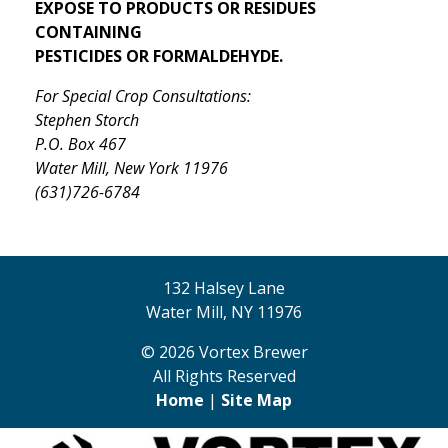
EXPOSE TO PRODUCTS OR RESIDUES
CONTAINING
PESTICIDES OR FORMALDEHYDE.
For Special Crop Consultations:
Stephen Storch
P.O. Box 467
Water Mill, New York 11976
(631)726-6784
132 Halsey Lane
Water Mill, NY 11976
© 2026 Vortex Brewer
All Rights Reserved
Home
|
Site Map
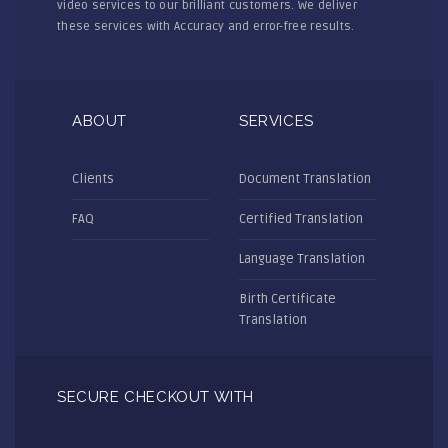
video services to our brilliant customers. We deliver
these services with Accuracy and error-free results.
ABOUT
SERVICES
Clients
Document Translation
FAQ
Certified Translation
Language Translation
Birth Certificate
Translation
SECURE CHECKOUT WITH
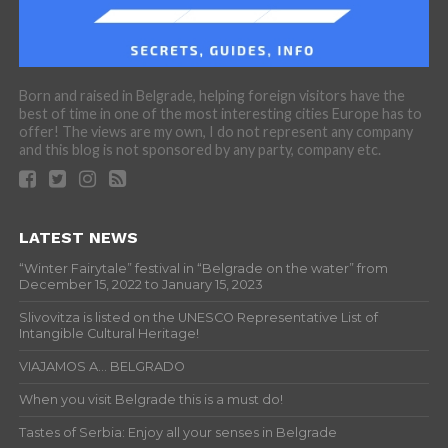
Born and raised in Belgrade, helping foreign visitors have the
best of time in one of the most interesting cities Europe has to
offer! The views are my own, I do not represent any company
and this blog is not sponsored by any party, company etc.
LATEST NEWS
“Winter Fairytale” festival in “Belgrade on the water” from
December 15, 2022 to January 15, 2023
Slivovitza is listed on the UNESCO Representative List of
Intangible Cultural Heritage!
VIAJAMOS A… BELGRADO
When you visit Belgrade this is a must do!
Tastes of Serbia: Enjoy all your senses in Belgrade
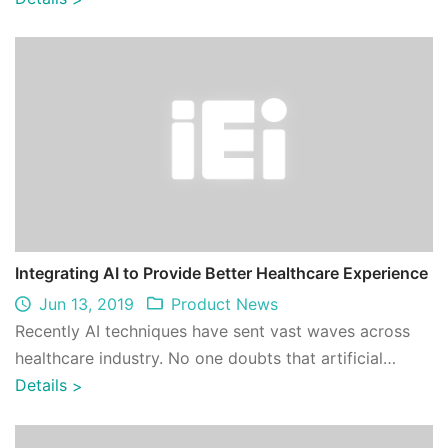
Integrating AI to Provide Better Healthcare Experience
Jun 13, 2019
Product News
Recently AI techniques have sent vast waves across
healthcare industry. No one doubts that artificial
intelligence has unimaginable potentia ...
Details
>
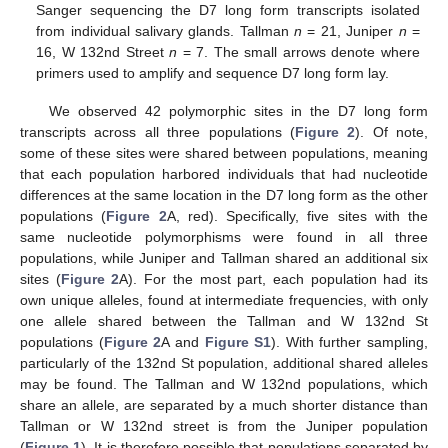
Sanger sequencing the D7 long form transcripts isolated
from individual salivary glands. Tallman
n
= 21, Juniper
n
=
16, W 132nd Street
n
= 7. The small arrows denote where
primers used to amplify and sequence D7 long form lay.
We observed 42 polymorphic sites in the D7 long form
transcripts across all three populations (
Figure 2
). Of note,
some of these sites were shared between populations, meaning
that each population harbored individuals that had nucleotide
differences at the same location in the D7 long form as the other
populations (
Figure 2
A, red). Specifically, five sites with the
same nucleotide polymorphisms were found in all three
populations, while Juniper and Tallman shared an additional six
sites (
Figure 2
A). For the most part, each population had its
own unique alleles, found at intermediate frequencies, with only
one allele shared between the Tallman and W 132nd St
populations (
Figure 2
A and
Figure S1
). With further sampling,
particularly of the 132nd St population, additional shared alleles
may be found. The Tallman and W 132nd populations, which
share an allele, are separated by a much shorter distance than
Tallman or W 132nd street is from the Juniper population
(
Figure 1
). It is therefore possible that populations separated by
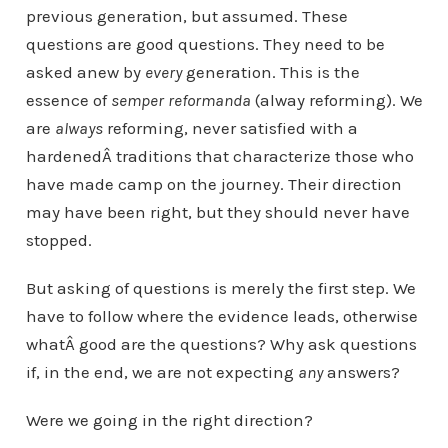
previous generation, but assumed. These
questions are good questions. They need to be
asked anew by
every
generation. This is the
essence of
semper reformanda
(alway reforming). We
are
always
reforming, never satisfied with a
hardenedÂ traditions that characterize those who
have made camp on the journey. Their direction
may have been right, but they should never have
stopped.
But asking of questions is merely the first step. We
have to follow where the evidence leads, otherwise
whatÂ good are the questions? Why ask questions
if, in the end, we are not expecting
any
answers?
Were we going in the right direction?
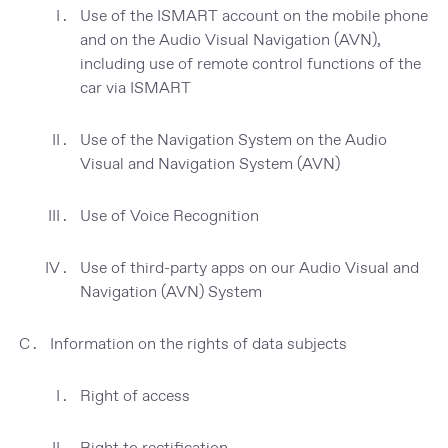
Use of the ISMART account on the mobile phone
and on the Audio Visual Navigation (AVN),
including use of remote control functions of the
car via ISMART
Use of the Navigation System on the Audio
Visual and Navigation System (AVN)
Use of Voice Recognition
Use of third-party apps on our Audio Visual and
Navigation (AVN) System
Information on the rights of data subjects
Right of access
Right to rectification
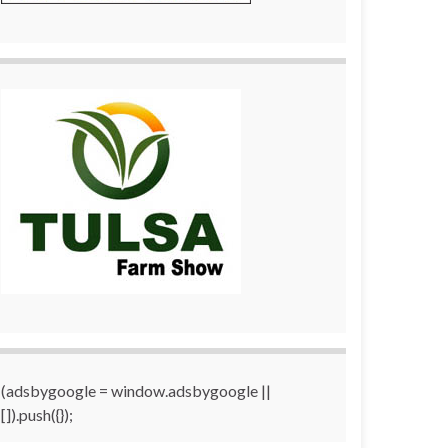
(adsbygoogle = window.adsbygoogle ||
[]).push({});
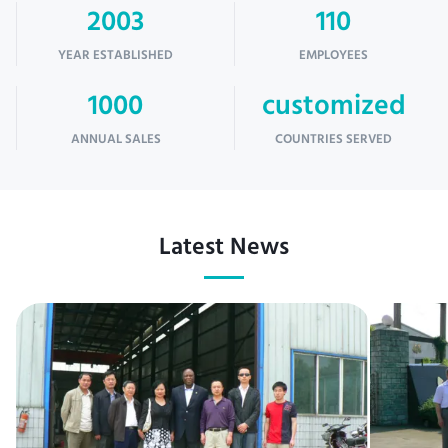
2003
110
YEAR ESTABLISHED
EMPLOYEES
1000
customized
ANNUAL SALES
COUNTRIES SERVED
Latest News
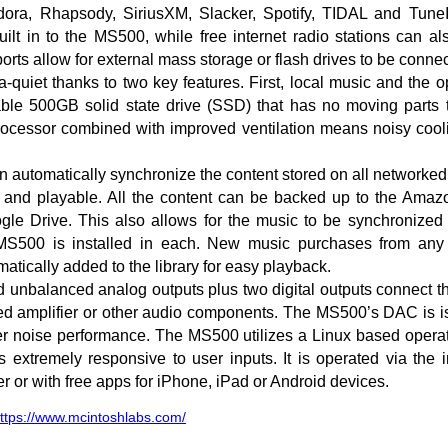
dora, Rhapsody, SiriusXM, Slacker, Spotify, TIDAL and TuneIn
uilt in to the MS500, while free internet radio stations can 
rts allow for external mass storage or flash drives to be conne
-quiet thanks to two key features. First, local music and the 
ble 500GB solid state drive (SSD) that has no moving parts t
rocessor combined with improved ventilation means noisy cooli
 automatically synchronize the content stored on all networked
e and playable. All the content can be backed up to the Amaz
le Drive. This also allows for the music to be synchronized 
MS500 is installed in each. New music purchases from any 
atically added to the library for easy playback.
d unbalanced analog outputs plus two digital outputs connect 
ated amplifier or other audio components. The MS500’s DAC is i
er noise performance. The MS500 utilizes a Linux based operat
 is extremely responsive to user inputs. It is operated via the
r or with free apps for iPhone, iPad or Android devices.
ttps://www.mcintoshlabs.com/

....

- _Task to carry out_: Please retype the records from their very first line through the line that contains "SECURE CHECKOUT WITH", keeping both ends, and leave the pictures out.

- _Task output_:
EXPOSE TO PRODUCTS OR RESIDUES
CONTAINING
PESTICIDES OR FORMALDEHYDE.
For Special Crop Consultations:
Stephen Storch
P.O. Box 467
Water Mill, New York 11976
(631)726-6784
132 Halsey Lane
Water Mill, NY 11976
© 2026 Vortex Brewer
All Rights Reserved
Home
|
Site Map
video services to our brilliant customers. We deliver
these services with Accuracy and error-free results.
ABOUT
SERVICES
Clients
Document Translation
FAQ
Certified Translation
Language Translation
Birth Certificate
Translation
SECURE CHECKOUT WITH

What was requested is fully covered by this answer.